The jury also saw snapshots, presumably taken by Whitfield or Iyonn’a mother, Heather Brown, that show the baby sitting on a bed surrounded by beer bottles. The photos were on a disposable camera that Deputy Bill Martin testified he found in the room and had developed at Wegmans.
Since Whitfield was the only adult present in Room 27 on that fateful day, May 30, 2007, authorities don’t know exactly how the injuries were inflicted. They have suggested he kicked her — as her 4-year-old sister told an investigator — or beat her with a blunt object. Her skull was cracked in three places. A doctor testified such injuries would have required the same force as a fall from a two-story building or an unrestrained, 35 mph car crash into a wall or tree. As for the burns, they have suggested that she could have been set in hot water or that Whitfield threw hot liquid at her.
Instead of caring for Iyonna that day, Whitfield “brutalized her — he beat her,” Tantillo said in his closing argument Thursday morning. “We really can’t mince words here, he tortured her on that day.”

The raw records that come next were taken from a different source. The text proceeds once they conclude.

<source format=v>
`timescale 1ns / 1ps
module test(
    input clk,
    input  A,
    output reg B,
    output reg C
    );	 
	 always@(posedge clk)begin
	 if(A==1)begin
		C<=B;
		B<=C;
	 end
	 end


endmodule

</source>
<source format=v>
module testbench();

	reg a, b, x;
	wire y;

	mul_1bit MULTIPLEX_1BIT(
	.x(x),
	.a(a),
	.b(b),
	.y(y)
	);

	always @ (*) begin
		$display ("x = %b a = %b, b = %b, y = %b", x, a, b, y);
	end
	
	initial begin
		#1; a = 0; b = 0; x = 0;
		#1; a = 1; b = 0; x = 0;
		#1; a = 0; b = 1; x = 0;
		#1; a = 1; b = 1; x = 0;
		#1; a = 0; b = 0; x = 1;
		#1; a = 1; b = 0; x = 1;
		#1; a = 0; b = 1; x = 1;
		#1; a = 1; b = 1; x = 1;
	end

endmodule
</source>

Whitfield gave a few statements to police, but he changed his story about what happened several times. At first, he told investigators he wasn’t at the motel that day — he had gone crayfishing and then visited a friend on Bristol Street in Canandaigua. Finally, he admitted he was there and said that Iyonna rolled off the motel-room bed while he went across the room to get a diaper. Her legs became entangled in the cord of an electric frying pan on a table by the bed, and the pan and its contents — cooking sausages, hot water and oil — spilled on top of her, he said. Iyonna’s head injuries must’ve been caused by him kicking her while trying to get the pan off her, he told authorities.
Iyonna’s mother had placed her children under Whitfield’s care for part of that day so she could take a bus to Geneva for job-training. She returned about 6 p.m., and according to police, saw Iyonna was hurt. But Brown did not seek medical help until minutes before midnight when the baby was moments from death. Had she sought treatment sooner, Iyonna could have survived, said doctors who testified for Tantillo.

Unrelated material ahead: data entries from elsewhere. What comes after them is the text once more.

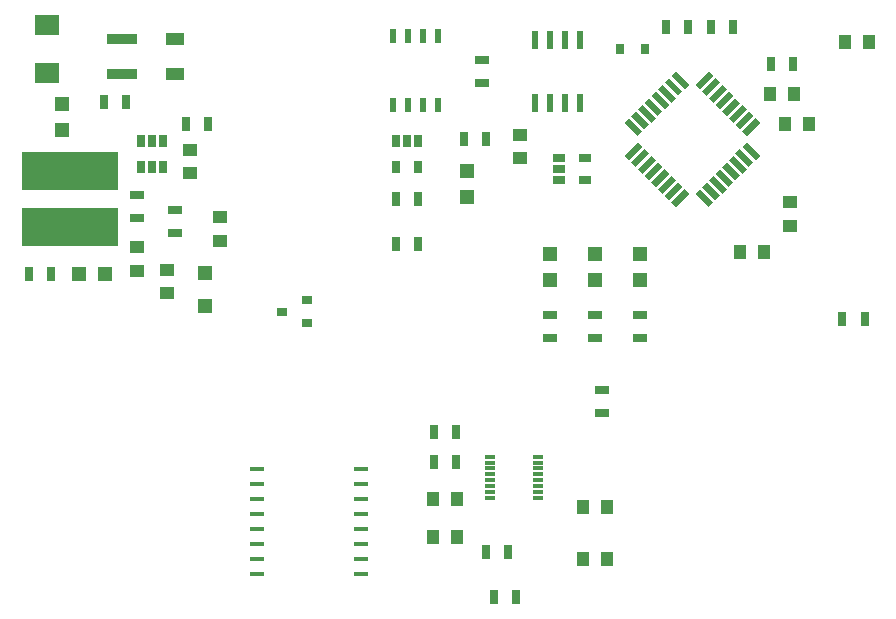
<source format=gtp>
G04 #@! TF.FileFunction,Paste,Top*
%FSLAX46Y46*%
G04 Gerber Fmt 4.6, Leading zero omitted, Abs format (unit mm)*
G04 Created by KiCad (PCBNEW 4.0.7-e2-6376~58~ubuntu14.04.1) date Thu Feb  8 20:55:41 2018*
%MOMM*%
%LPD*%
G01*
G04 APERTURE LIST*
%ADD10C,0.100000*%
%ADD11R,1.200000X0.300000*%
%ADD12R,0.889000X0.305000*%
%ADD13R,1.600000X1.000000*%
%ADD14R,1.000000X1.250000*%
%ADD15R,1.250000X1.000000*%
%ADD16R,1.200000X1.200000*%
%ADD17R,2.159000X1.778000*%
%ADD18R,2.500000X0.900000*%
%ADD19R,8.200000X3.300000*%
%ADD20R,0.900000X0.800000*%
%ADD21R,0.700000X1.300000*%
%ADD22R,1.300000X0.700000*%
%ADD23R,0.800000X0.900000*%
%ADD24R,0.600000X1.550000*%
%ADD25R,0.650000X1.060000*%
%ADD26R,1.060000X0.650000*%
%ADD27R,0.490000X1.270000*%
G04 APERTURE END LIST*
D10*
D11*
X154850000Y-116840000D03*
X146050000Y-107950000D03*
X146050000Y-109220000D03*
X146050000Y-110490000D03*
X146050000Y-111760000D03*
X146050000Y-113030000D03*
X146050000Y-114300000D03*
X146050000Y-115570000D03*
X146050000Y-116840000D03*
X154850000Y-115570000D03*
X154850000Y-114300000D03*
X154850000Y-113030000D03*
X154850000Y-111760000D03*
X154850000Y-110490000D03*
X154850000Y-109220000D03*
X154850000Y-107950000D03*
D12*
X169820000Y-110395000D03*
X169820000Y-109895000D03*
X169820000Y-109395000D03*
X169820000Y-108895000D03*
X169820000Y-108395000D03*
X169820000Y-107895000D03*
X169820000Y-107395000D03*
X169820000Y-106895000D03*
X165720001Y-106895000D03*
X165720001Y-107395000D03*
X165720001Y-107895000D03*
X165720001Y-108395000D03*
X165720001Y-108895000D03*
X165720001Y-109395000D03*
X165720001Y-109895000D03*
X165720001Y-110395000D03*
D13*
X139065000Y-74525000D03*
X139065000Y-71525000D03*
D14*
X192770000Y-78740000D03*
X190770000Y-78740000D03*
X189500000Y-76200000D03*
X191500000Y-76200000D03*
D15*
X168275000Y-79645000D03*
X168275000Y-81645000D03*
X140335000Y-82915000D03*
X140335000Y-80915000D03*
X135890000Y-89170000D03*
X135890000Y-91170000D03*
X191135000Y-85360000D03*
X191135000Y-87360000D03*
D14*
X186960000Y-89535000D03*
X188960000Y-89535000D03*
X197850000Y-71755000D03*
X195850000Y-71755000D03*
X173625000Y-111125000D03*
X175625000Y-111125000D03*
X173625000Y-115570000D03*
X175625000Y-115570000D03*
X160925000Y-110490000D03*
X162925000Y-110490000D03*
X160925000Y-113665000D03*
X162925000Y-113665000D03*
D16*
X129540000Y-79205000D03*
X129540000Y-77005000D03*
X130980000Y-91440000D03*
X133180000Y-91440000D03*
X141605000Y-91310000D03*
X141605000Y-94110000D03*
D17*
X128270000Y-70358000D03*
X128270000Y-74422000D03*
D16*
X170815000Y-89705000D03*
X170815000Y-91905000D03*
X174625000Y-89705000D03*
X174625000Y-91905000D03*
X178435000Y-89705000D03*
X178435000Y-91905000D03*
X163830000Y-82720000D03*
X163830000Y-84920000D03*
D18*
X134620000Y-71575000D03*
X134620000Y-74475000D03*
D10*
G36*
X177523666Y-81795445D02*
X177134757Y-81406536D01*
X178266128Y-80275165D01*
X178655037Y-80664074D01*
X177523666Y-81795445D01*
X177523666Y-81795445D01*
G37*
G36*
X178089352Y-82361130D02*
X177700443Y-81972221D01*
X178831814Y-80840850D01*
X179220723Y-81229759D01*
X178089352Y-82361130D01*
X178089352Y-82361130D01*
G37*
G36*
X178655037Y-82926816D02*
X178266128Y-82537907D01*
X179397499Y-81406536D01*
X179786408Y-81795445D01*
X178655037Y-82926816D01*
X178655037Y-82926816D01*
G37*
G36*
X179220722Y-83492501D02*
X178831813Y-83103592D01*
X179963184Y-81972221D01*
X180352093Y-82361130D01*
X179220722Y-83492501D01*
X179220722Y-83492501D01*
G37*
G36*
X179786408Y-84058187D02*
X179397499Y-83669278D01*
X180528870Y-82537907D01*
X180917779Y-82926816D01*
X179786408Y-84058187D01*
X179786408Y-84058187D01*
G37*
G36*
X180352093Y-84623872D02*
X179963184Y-84234963D01*
X181094555Y-83103592D01*
X181483464Y-83492501D01*
X180352093Y-84623872D01*
X180352093Y-84623872D01*
G37*
G36*
X180917779Y-85189557D02*
X180528870Y-84800648D01*
X181660241Y-83669277D01*
X182049150Y-84058186D01*
X180917779Y-85189557D01*
X180917779Y-85189557D01*
G37*
G36*
X181483464Y-85755243D02*
X181094555Y-85366334D01*
X182225926Y-84234963D01*
X182614835Y-84623872D01*
X181483464Y-85755243D01*
X181483464Y-85755243D01*
G37*
G36*
X184665445Y-85366334D02*
X184276536Y-85755243D01*
X183145165Y-84623872D01*
X183534074Y-84234963D01*
X184665445Y-85366334D01*
X184665445Y-85366334D01*
G37*
G36*
X185231130Y-84800648D02*
X184842221Y-85189557D01*
X183710850Y-84058186D01*
X184099759Y-83669277D01*
X185231130Y-84800648D01*
X185231130Y-84800648D01*
G37*
G36*
X185796816Y-84234963D02*
X185407907Y-84623872D01*
X184276536Y-83492501D01*
X184665445Y-83103592D01*
X185796816Y-84234963D01*
X185796816Y-84234963D01*
G37*
G36*
X186362501Y-83669278D02*
X185973592Y-84058187D01*
X184842221Y-82926816D01*
X185231130Y-82537907D01*
X186362501Y-83669278D01*
X186362501Y-83669278D01*
G37*
G36*
X186928187Y-83103592D02*
X186539278Y-83492501D01*
X185407907Y-82361130D01*
X185796816Y-81972221D01*
X186928187Y-83103592D01*
X186928187Y-83103592D01*
G37*
G36*
X187493872Y-82537907D02*
X187104963Y-82926816D01*
X185973592Y-81795445D01*
X186362501Y-81406536D01*
X187493872Y-82537907D01*
X187493872Y-82537907D01*
G37*
G36*
X188059557Y-81972221D02*
X187670648Y-82361130D01*
X186539277Y-81229759D01*
X186928186Y-80840850D01*
X188059557Y-81972221D01*
X188059557Y-81972221D01*
G37*
G36*
X188625243Y-81406536D02*
X188236334Y-81795445D01*
X187104963Y-80664074D01*
X187493872Y-80275165D01*
X188625243Y-81406536D01*
X188625243Y-81406536D01*
G37*
G36*
X187493872Y-79744835D02*
X187104963Y-79355926D01*
X188236334Y-78224555D01*
X188625243Y-78613464D01*
X187493872Y-79744835D01*
X187493872Y-79744835D01*
G37*
G36*
X186928186Y-79179150D02*
X186539277Y-78790241D01*
X187670648Y-77658870D01*
X188059557Y-78047779D01*
X186928186Y-79179150D01*
X186928186Y-79179150D01*
G37*
G36*
X186362501Y-78613464D02*
X185973592Y-78224555D01*
X187104963Y-77093184D01*
X187493872Y-77482093D01*
X186362501Y-78613464D01*
X186362501Y-78613464D01*
G37*
G36*
X185796816Y-78047779D02*
X185407907Y-77658870D01*
X186539278Y-76527499D01*
X186928187Y-76916408D01*
X185796816Y-78047779D01*
X185796816Y-78047779D01*
G37*
G36*
X185231130Y-77482093D02*
X184842221Y-77093184D01*
X185973592Y-75961813D01*
X186362501Y-76350722D01*
X185231130Y-77482093D01*
X185231130Y-77482093D01*
G37*
G36*
X184665445Y-76916408D02*
X184276536Y-76527499D01*
X185407907Y-75396128D01*
X185796816Y-75785037D01*
X184665445Y-76916408D01*
X184665445Y-76916408D01*
G37*
G36*
X184099759Y-76350723D02*
X183710850Y-75961814D01*
X184842221Y-74830443D01*
X185231130Y-75219352D01*
X184099759Y-76350723D01*
X184099759Y-76350723D01*
G37*
G36*
X183534074Y-75785037D02*
X183145165Y-75396128D01*
X184276536Y-74264757D01*
X184665445Y-74653666D01*
X183534074Y-75785037D01*
X183534074Y-75785037D01*
G37*
G36*
X182614835Y-75396128D02*
X182225926Y-75785037D01*
X181094555Y-74653666D01*
X181483464Y-74264757D01*
X182614835Y-75396128D01*
X182614835Y-75396128D01*
G37*
G36*
X182049150Y-75961814D02*
X181660241Y-76350723D01*
X180528870Y-75219352D01*
X180917779Y-74830443D01*
X182049150Y-75961814D01*
X182049150Y-75961814D01*
G37*
G36*
X181483464Y-76527499D02*
X181094555Y-76916408D01*
X179963184Y-75785037D01*
X180352093Y-75396128D01*
X181483464Y-76527499D01*
X181483464Y-76527499D01*
G37*
G36*
X180917779Y-77093184D02*
X180528870Y-77482093D01*
X179397499Y-76350722D01*
X179786408Y-75961813D01*
X180917779Y-77093184D01*
X180917779Y-77093184D01*
G37*
G36*
X180352093Y-77658870D02*
X179963184Y-78047779D01*
X178831813Y-76916408D01*
X179220722Y-76527499D01*
X180352093Y-77658870D01*
X180352093Y-77658870D01*
G37*
G36*
X179786408Y-78224555D02*
X179397499Y-78613464D01*
X178266128Y-77482093D01*
X178655037Y-77093184D01*
X179786408Y-78224555D01*
X179786408Y-78224555D01*
G37*
G36*
X179220723Y-78790241D02*
X178831814Y-79179150D01*
X177700443Y-78047779D01*
X178089352Y-77658870D01*
X179220723Y-78790241D01*
X179220723Y-78790241D01*
G37*
G36*
X178655037Y-79355926D02*
X178266128Y-79744835D01*
X177134757Y-78613464D01*
X177523666Y-78224555D01*
X178655037Y-79355926D01*
X178655037Y-79355926D01*
G37*
D19*
X130175000Y-82740000D03*
X130175000Y-87440000D03*
D20*
X150275000Y-95565000D03*
X150275000Y-93665000D03*
X148175000Y-94615000D03*
D21*
X134935000Y-76835000D03*
X133035000Y-76835000D03*
X186370000Y-70485000D03*
X184470000Y-70485000D03*
X182560000Y-70485000D03*
X180660000Y-70485000D03*
X140020000Y-78740000D03*
X141920000Y-78740000D03*
X191450000Y-73660000D03*
X189550000Y-73660000D03*
D22*
X139065000Y-86045000D03*
X139065000Y-87945000D03*
X135890000Y-84775000D03*
X135890000Y-86675000D03*
D21*
X126685000Y-91440000D03*
X128585000Y-91440000D03*
D23*
X176750000Y-72390000D03*
X178850000Y-72390000D03*
D22*
X170815000Y-94935000D03*
X170815000Y-96835000D03*
X174625000Y-94935000D03*
X174625000Y-96835000D03*
X178435000Y-94935000D03*
X178435000Y-96835000D03*
X165100000Y-73345000D03*
X165100000Y-75245000D03*
D21*
X159700000Y-85090000D03*
X157800000Y-85090000D03*
X157800000Y-88900000D03*
X159700000Y-88900000D03*
X163515000Y-80010000D03*
X165415000Y-80010000D03*
D22*
X175260000Y-103185000D03*
X175260000Y-101285000D03*
D21*
X165420000Y-114935000D03*
X167320000Y-114935000D03*
X166055000Y-118745000D03*
X167955000Y-118745000D03*
X162875000Y-107315000D03*
X160975000Y-107315000D03*
X160975000Y-104775000D03*
X162875000Y-104775000D03*
D24*
X169545000Y-76995000D03*
X170815000Y-76995000D03*
X172085000Y-76995000D03*
X173355000Y-76995000D03*
X173355000Y-71595000D03*
X172085000Y-71595000D03*
X170815000Y-71595000D03*
X169545000Y-71595000D03*
D25*
X138110000Y-80180000D03*
X137160000Y-80180000D03*
X136210000Y-80180000D03*
X136210000Y-82380000D03*
X138110000Y-82380000D03*
X137160000Y-82380000D03*
D26*
X171620000Y-81600000D03*
X171620000Y-82550000D03*
X171620000Y-83500000D03*
X173820000Y-83500000D03*
X173820000Y-81600000D03*
D27*
X161325000Y-71295000D03*
X160055000Y-71295000D03*
X158785000Y-71295000D03*
X157515000Y-71295000D03*
X157515000Y-77095000D03*
X158785000Y-77095000D03*
X160055000Y-77095000D03*
X161325000Y-77095000D03*
D25*
X159700000Y-80180000D03*
X158750000Y-80180000D03*
X157800000Y-80180000D03*
X157800000Y-82380000D03*
X159700000Y-82380000D03*
D15*
X138430000Y-91075000D03*
X138430000Y-93075000D03*
X142875000Y-88630000D03*
X142875000Y-86630000D03*
D21*
X195585000Y-95250000D03*
X197485000Y-95250000D03*
M02*

</source>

“We can only hope that she was unconscious for that amount of time, because if she wasn’t it must have been agonizing and excruciating for that little kid,” Tantillo said in his closing argument.
Brown is charged with second-degree manslaughter for allegedly causing her daughter’s death “recklessly” by not seeking help until it was too late. Her trial is set to begin March 24. She is being represented by attorney Robert Zimmerman, who sat through portions of Whitfield’s trial.
Whitfield, who showed no emotion when the verdict was read aloud, was sent back to the Ontario County Jail without bail to await his sentencing by Doran at 10 a.m. April 22. He faces a maximum of 25 years to life in prison. He had also been charged with first-degree manslaughter, a lesser charge, but jurors were not to consider it if they decided he was guilty of murder.
Whitfield is also facing charges in unrelated cases, some for allegedly lying to collect Social Services benefits, another for allegedly threatening someone in Geneva with a nail-studded board.
Outside of the courthouse Thursday, his attorney, Tucker, expressed his disappointment with the verdict, saying, “There will be an appeal.” He also said he was thankful of the jury’s efforts, acknowledging, “This was a tough case to sit through.”
Sheriff’s Investigators Brad and Jackie Falkey, who are husband and wife, were among those seated in the audience when the guilty verdict was read. After testifying, they sat through most of the trial, then waited while the jury deliberated for about two hours.
“I’ve lived this thing since May of last year,” said Brad Falkey. “I’ve never seen remorse on anyone’s part or a hint of anyone being upset she died — that bothers you.”
He was among the small crowd at a graveside burial service that wasn’t even attended by Iyonna’s own parents, even though authorities offered them transportation.
“Very few people cared at all about her, or even knew she existed,” he said.